Baron more or less agreed with them. The Griffs had lost four senior starters, including his son Billy, last year’s MAAC Player of the Year. Those four guys had accounted for 75 percent of the scoring a year ago, when the Griffs finished 21-13.
“I thought the drop was going to be significant this year,” Baron said Monday. “The coaches felt sorry for me going down to the meetings. It was like ‘What do you do now?’ ”
Seasoned hoop fans figured Canisius would revert to its old, mediocre self. Cynics even wondered if Baron would jump ship once his son ran out of eligibility. Really, take away Billy and those other veterans and you had a bunch of role players and unproven freshmen.
But this was the sort of crisis that always brought out the best in Jim Baron. At every stage of his career, from Saint Francis (Pa.) to St. Bonaventure to Rhode Island, he had taken on struggling programs and methodically restored them to respectability.
It’s all about the process with Baron. He talked about process so often that it became a running joke with the local media. How long would it take in any press conference before Jim said the word “process”? But he was true to his philosophy, and his teams won.
Baron arrived here with his son, a ready-made star, and put Canisius basketball back on the map. It was a heck of a ride. Baron, whose older son Jimmy had been a star at URI, had a son on his team for seven years in a row. But once Billy left, it was back to rebuilding, back to the process.
The funny thing is, when Billy moved on it left Baron with a team that was more suited to his coaching personality, a bunch of tough, marginally talented guys who have committed to the process and succeeded beyond anyone’s wildest imaginings, including the coach.
“To be honest with you, I’m scratching my head,” Baron said. “I’m being honest. Seriously … ”
Canisius is a surprising 15-12 overall, 10-8 in the MAAC, entering Tuesday’s meeting with rival Niagara at the Koessler Center. By winning Saturday at Quinnipiac, the Griffs clinched fifth place and an automatic berth into the quarterfinals of the MAAC Tournament on March 7.
It has been an even bigger struggle than Baron imagined. Young and undermanned to begin with, the Griffs are now operating without two of their four leading scorers.

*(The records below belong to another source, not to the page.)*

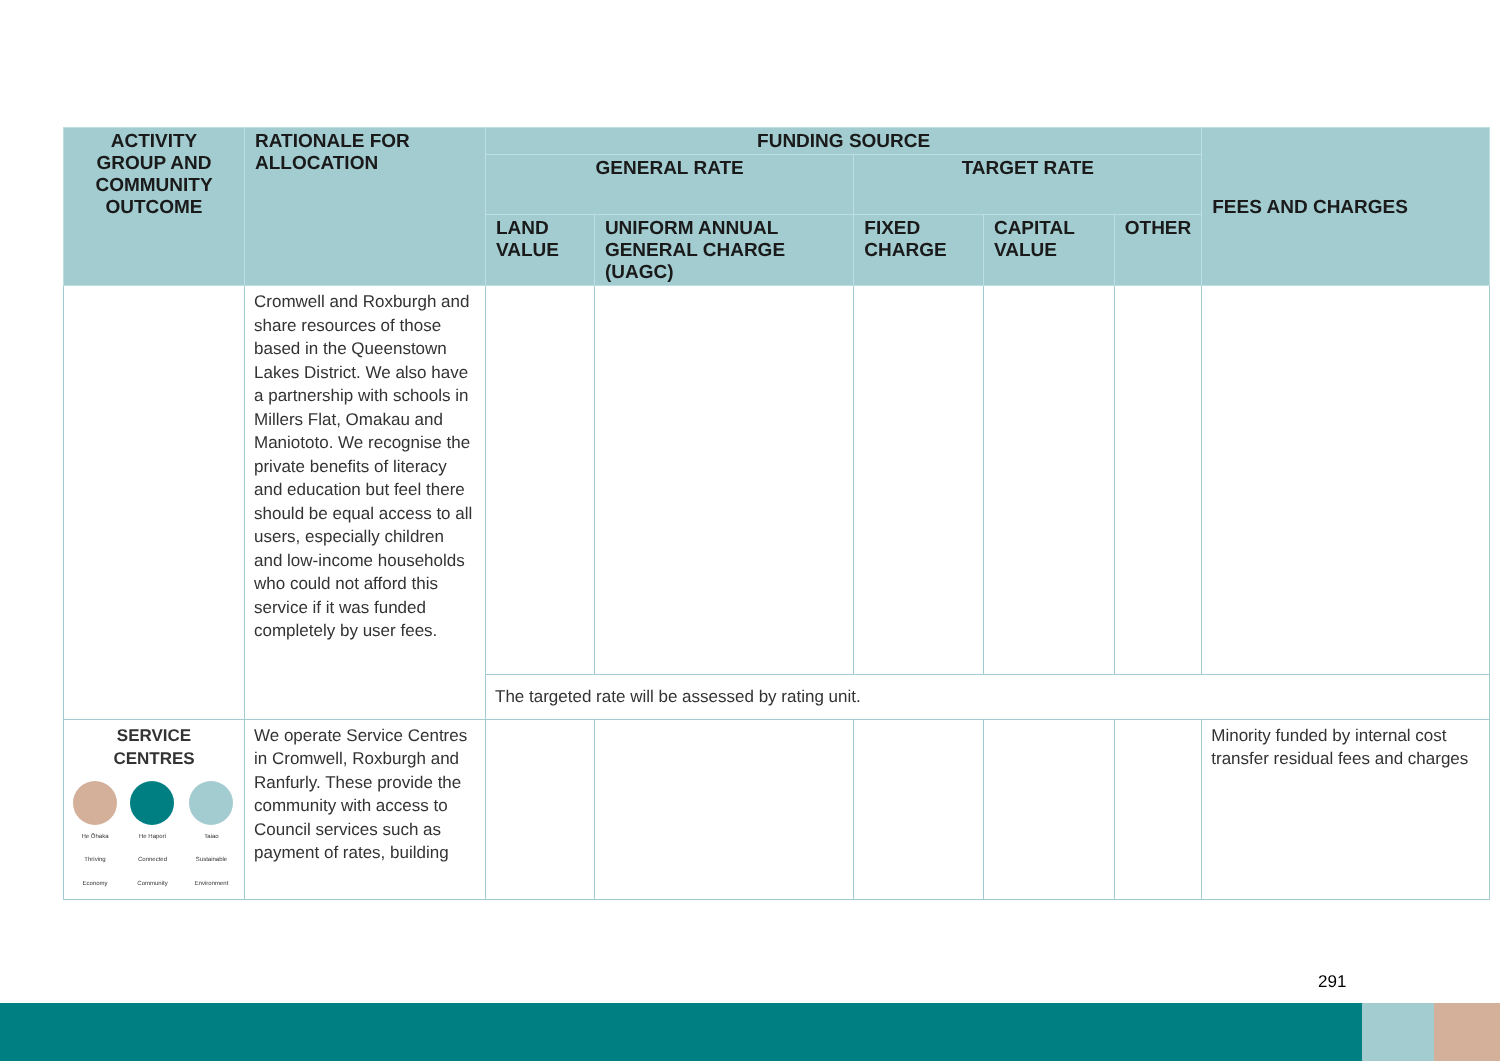| ACTIVITY GROUP AND COMMUNITY OUTCOME | RATIONALE FOR ALLOCATION | FUNDING SOURCE | | | | | FEES AND CHARGES |
| --- | --- | --- | --- | --- | --- | --- | --- |
| | | GENERAL RATE | | TARGET RATE | | | |
| | | LAND VALUE | UNIFORM ANNUAL GENERAL CHARGE (UAGC) | FIXED CHARGE | CAPITAL VALUE | OTHER | |
| | Cromwell and Roxburgh and share resources of those based in the Queenstown Lakes District. We also have a partnership with schools in Millers Flat, Omakau and Maniototo. We recognise the private benefits of literacy and education but feel there should be equal access to all users, especially children and low-income households who could not afford this service if it was funded completely by user fees. | | | | | | |
| | | The targeted rate will be assessed by rating unit. | | | | | |
| SERVICE CENTRES He Ōhaka Thriving Economy He Hapori Connected Community Taiao Sustainable Environment | We operate Service Centres in Cromwell, Roxburgh and Ranfurly. These provide the community with access to Council services such as payment of rates, building | | | | | | Minority funded by internal cost transfer residual fees and charges |
291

Sophomore Phil Valenti, the Griffs’ second-leading scorer, has been out since injuring his ankle on Jan. 30. Jermaine Crumpton, a redshirt freshman from Niagara Falls, took Valenti’s place in the starting lineup and broke his foot. He’s done for the year.
Canisius lost four in a row after Valenti went down. The fourth loss, a one-pointer at home to Rider, dropped the Griffs to 12-12. They seemed to be finding their natural level and sinking toward the bottom of the MAAC.
Instead, they won three in a row, culminating with wins at Siena (in overtime) and Quinnipiac last weekend. At Quinnipiac, with a possible tourney bye on the line, the Griffs rallied from seven points down on the road in the final 4:20.
Seniors Josiah Heath and Jeremiah Williams assumed larger roles and rose to the challenge. Kevin Bleeker, a bit player in the past, took on a starting role. Freshman Kassius Robertson came of age and made big shots at the end of the Siena and Quinnipiac victories.
“What we did with the odds against us, it’s very gratifying for our kids,” Baron said. “When those two guys went down, I was just trying to survive, forget about flourishing. I was just trying to help the kids keep moving forward.
“Then all of a sudden they start to make shots and defend and rebound. I’m like, ‘These guys are picking it up a lot quicker than I thought!’ Sometimes, you don’t know until you throw them in.”
Baron said he had to reinvent his team this year. Billy Baron controlled the ball and averaged 24 points a game, setting a fast tempo. This year, it has been “team by committee,” as Jim Baron calls it, a more controlled, grinding pace.
It can be inelegant at times. Canisius is 313th in the country in field-goal percentage. They’re 259th in scoring, but 79th in assists and 35th in turnover margin. So they make up for their offensive shortcomings by being efficient and unselfish with the basketball.
They rebound and play dogged defense for 40 minutes. They’re tough to play against, gritty competitors who don’t shoot so well but make the most of their physical ability. They’re a reflection of the Jim Baron who played guard for St. Bonaventure’s NIT champions in 1977.
“That’s really right on with that,” Baron said. “You do the things you can control and maximize them. Now if you hit a couple of shots you can become pretty doggone good. Another thing, I think these kids have gravitated to executing and doing what we tell them in the game plan.
“I applaud the kids. We try to enjoy the experience as we’re going through it, but it’s on-the-job training. I see progress right in front of me.”
Baron has a smart team. He takes pride in knowing that his players live up to the notion of the student-athlete. Nine players got degrees in his first two years at Canisius. It’s not like Kentucky, where a new batch of freshman studs roll in every year like the cavalry.
“They picked us 10th,” he said, “so now it’s us against the whole league. It’s like the Bad News Bears. A lot of people don’t think you can do it. Here we go again, starting from scratch.”
Baron was named coach of the year four times in the Atlantic 10. This is as fine a coaching job as he has ever done, one that should make him a strong contender for MAAC Coach of the Year honors.
He didn’t see this coming. He probably would have picked the Griffs 10th, too. There’s no telling what his band of overachievers might do in the conference tournament, what further surprises they could have in store.
“I’m scratching my head,” Baron said. “I don’t want to wake these guys up yet, you know?”